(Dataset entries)
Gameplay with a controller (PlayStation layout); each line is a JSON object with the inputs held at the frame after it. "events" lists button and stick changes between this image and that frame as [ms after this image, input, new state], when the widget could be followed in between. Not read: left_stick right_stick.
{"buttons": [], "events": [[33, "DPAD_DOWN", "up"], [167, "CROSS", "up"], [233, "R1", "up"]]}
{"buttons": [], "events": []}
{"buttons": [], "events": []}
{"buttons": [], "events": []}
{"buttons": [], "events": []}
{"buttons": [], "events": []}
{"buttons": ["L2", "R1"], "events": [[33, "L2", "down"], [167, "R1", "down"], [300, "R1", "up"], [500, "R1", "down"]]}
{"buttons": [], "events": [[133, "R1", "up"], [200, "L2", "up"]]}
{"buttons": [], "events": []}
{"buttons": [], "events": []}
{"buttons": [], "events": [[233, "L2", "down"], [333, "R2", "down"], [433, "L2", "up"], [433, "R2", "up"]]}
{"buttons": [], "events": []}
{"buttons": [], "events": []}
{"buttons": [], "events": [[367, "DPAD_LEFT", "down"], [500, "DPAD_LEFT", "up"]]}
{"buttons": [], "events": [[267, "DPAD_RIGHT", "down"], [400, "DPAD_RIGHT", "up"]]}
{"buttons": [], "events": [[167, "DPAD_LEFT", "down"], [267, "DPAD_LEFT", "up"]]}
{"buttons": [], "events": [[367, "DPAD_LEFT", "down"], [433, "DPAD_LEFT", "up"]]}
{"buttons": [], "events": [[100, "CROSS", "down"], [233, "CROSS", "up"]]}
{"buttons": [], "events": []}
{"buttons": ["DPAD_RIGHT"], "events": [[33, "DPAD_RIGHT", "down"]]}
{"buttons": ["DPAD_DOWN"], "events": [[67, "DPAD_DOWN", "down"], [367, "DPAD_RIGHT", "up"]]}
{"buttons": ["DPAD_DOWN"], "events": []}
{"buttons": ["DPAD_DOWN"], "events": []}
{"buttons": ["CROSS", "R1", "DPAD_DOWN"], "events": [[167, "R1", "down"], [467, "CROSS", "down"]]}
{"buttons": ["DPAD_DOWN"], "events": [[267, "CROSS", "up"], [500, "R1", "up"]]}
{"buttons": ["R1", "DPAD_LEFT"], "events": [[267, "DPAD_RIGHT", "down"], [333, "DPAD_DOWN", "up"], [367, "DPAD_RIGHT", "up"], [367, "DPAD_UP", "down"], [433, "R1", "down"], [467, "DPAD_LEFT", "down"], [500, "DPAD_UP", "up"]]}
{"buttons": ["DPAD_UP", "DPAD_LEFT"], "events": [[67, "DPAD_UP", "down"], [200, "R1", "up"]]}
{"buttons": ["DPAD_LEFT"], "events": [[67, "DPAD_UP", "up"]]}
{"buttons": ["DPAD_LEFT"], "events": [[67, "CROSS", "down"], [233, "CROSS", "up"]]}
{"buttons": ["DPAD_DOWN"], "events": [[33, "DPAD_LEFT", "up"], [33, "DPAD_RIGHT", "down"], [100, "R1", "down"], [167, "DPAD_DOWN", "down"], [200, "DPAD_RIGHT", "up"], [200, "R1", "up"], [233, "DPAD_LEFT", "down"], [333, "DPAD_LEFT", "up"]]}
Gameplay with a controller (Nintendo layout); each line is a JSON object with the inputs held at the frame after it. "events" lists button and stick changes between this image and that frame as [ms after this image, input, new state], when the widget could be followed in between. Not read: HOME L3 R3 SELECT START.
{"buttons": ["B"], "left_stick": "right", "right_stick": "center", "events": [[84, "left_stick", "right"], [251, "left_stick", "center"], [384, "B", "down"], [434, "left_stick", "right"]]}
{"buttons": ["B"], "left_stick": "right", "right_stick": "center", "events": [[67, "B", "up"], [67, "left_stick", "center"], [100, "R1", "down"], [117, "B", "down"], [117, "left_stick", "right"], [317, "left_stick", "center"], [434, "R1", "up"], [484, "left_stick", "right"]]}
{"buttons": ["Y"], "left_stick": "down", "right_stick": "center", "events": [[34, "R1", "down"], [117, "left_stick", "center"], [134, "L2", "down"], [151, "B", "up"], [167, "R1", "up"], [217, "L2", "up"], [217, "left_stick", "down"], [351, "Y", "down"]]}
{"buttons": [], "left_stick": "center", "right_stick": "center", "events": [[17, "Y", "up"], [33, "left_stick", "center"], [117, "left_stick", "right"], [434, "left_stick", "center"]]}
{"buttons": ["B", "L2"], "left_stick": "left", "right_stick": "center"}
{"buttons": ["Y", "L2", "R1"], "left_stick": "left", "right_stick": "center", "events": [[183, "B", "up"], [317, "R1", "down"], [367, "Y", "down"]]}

== What you should do ==
Your reply must repeat the entries above exactly and in full.

== Output for this task ==
Gameplay with a controller (PlayStation layout); each line is a JSON object with the inputs held at the frame after it. "events" lists button and stick changes between this image and that frame as [ms after this image, input, new state], when the widget could be followed in between. Not read: left_stick right_stick.
{"buttons": [], "events": [[33, "DPAD_DOWN", "up"], [167, "CROSS", "up"], [233, "R1", "up"]]}
{"buttons": [], "events": []}
{"buttons": [], "events": []}
{"buttons": [], "events": []}
{"buttons": [], "events": []}
{"buttons": [], "events": []}
{"buttons": ["L2", "R1"], "events": [[33, "L2", "down"], [167, "R1", "down"], [300, "R1", "up"], [500, "R1", "down"]]}
{"buttons": [], "events": [[133, "R1", "up"], [200, "L2", "up"]]}
{"buttons": [], "events": []}
{"buttons": [], "events": []}
{"buttons": [], "events": [[233, "L2", "down"], [333, "R2", "down"], [433, "L2", "up"], [433, "R2", "up"]]}
{"buttons": [], "events": []}
{"buttons": [], "events": []}
{"buttons": [], "events": [[367, "DPAD_LEFT", "down"], [500, "DPAD_LEFT", "up"]]}
{"buttons": [], "events": [[267, "DPAD_RIGHT", "down"], [400, "DPAD_RIGHT", "up"]]}
{"buttons": [], "events": [[167, "DPAD_LEFT", "down"], [267, "DPAD_LEFT", "up"]]}
{"buttons": [], "events": [[367, "DPAD_LEFT", "down"], [433, "DPAD_LEFT", "up"]]}
{"buttons": [], "events": [[100, "CROSS", "down"], [233, "CROSS", "up"]]}
{"buttons": [], "events": []}
{"buttons": ["DPAD_RIGHT"], "events": [[33, "DPAD_RIGHT", "down"]]}
{"buttons": ["DPAD_DOWN"], "events": [[67, "DPAD_DOWN", "down"], [367, "DPAD_RIGHT", "up"]]}
{"buttons": ["DPAD_DOWN"], "events": []}
{"buttons": ["DPAD_DOWN"], "events": []}
{"buttons": ["CROSS", "R1", "DPAD_DOWN"], "events": [[167, "R1", "down"], [467, "CROSS", "down"]]}
{"buttons": ["DPAD_DOWN"], "events": [[267, "CROSS", "up"], [500, "R1", "up"]]}
{"buttons": ["R1", "DPAD_LEFT"], "events": [[267, "DPAD_RIGHT", "down"], [333, "DPAD_DOWN", "up"], [367, "DPAD_RIGHT", "up"], [367, "DPAD_UP", "down"], [433, "R1", "down"], [467, "DPAD_LEFT", "down"], [500, "DPAD_UP", "up"]]}
{"buttons": ["DPAD_UP", "DPAD_LEFT"], "events": [[67, "DPAD_UP", "down"], [200, "R1", "up"]]}
{"buttons": ["DPAD_LEFT"], "events": [[67, "DPAD_UP", "up"]]}
{"buttons": ["DPAD_LEFT"], "events": [[67, "CROSS", "down"], [233, "CROSS", "up"]]}
{"buttons": ["DPAD_DOWN"], "events": [[33, "DPAD_LEFT", "up"], [33, "DPAD_RIGHT", "down"], [100, "R1", "down"], [167, "DPAD_DOWN", "down"], [200, "DPAD_RIGHT", "up"], [200, "R1", "up"], [233, "DPAD_LEFT", "down"], [333, "DPAD_LEFT", "up"]]}
Gameplay with a controller (Nintendo layout); each line is a JSON object with the inputs held at the frame after it. "events" lists button and stick changes between this image and that frame as [ms after this image, input, new state], when the widget could be followed in between. Not read: HOME L3 R3 SELECT START.
{"buttons": ["B"], "left_stick": "right", "right_stick": "center", "events": [[84, "left_stick", "right"], [251, "left_stick", "center"], [384, "B", "down"], [434, "left_stick", "right"]]}
{"buttons": ["B"], "left_stick": "right", "right_stick": "center", "events": [[67, "B", "up"], [67, "left_stick", "center"], [100, "R1", "down"], [117, "B", "down"], [117, "left_stick", "right"], [317, "left_stick", "center"], [434, "R1", "up"], [484, "left_stick", "right"]]}
{"buttons": ["Y"], "left_stick": "down", "right_stick": "center", "events": [[34, "R1", "down"], [117, "left_stick", "center"], [134, "L2", "down"], [151, "B", "up"], [167, "R1", "up"], [217, "L2", "up"], [217, "left_stick", "down"], [351, "Y", "down"]]}
{"buttons": [], "left_stick": "center", "right_stick": "center", "events": [[17, "Y", "up"], [33, "left_stick", "center"], [117, "left_stick", "right"], [434, "left_stick", "center"]]}
{"buttons": ["B", "L2"], "left_stick": "left", "right_stick": "center"}
{"buttons": ["Y", "L2", "R1"], "left_stick": "left", "right_stick": "center", "events": [[183, "B", "up"], [317, "R1", "down"], [367, "Y", "down"]]}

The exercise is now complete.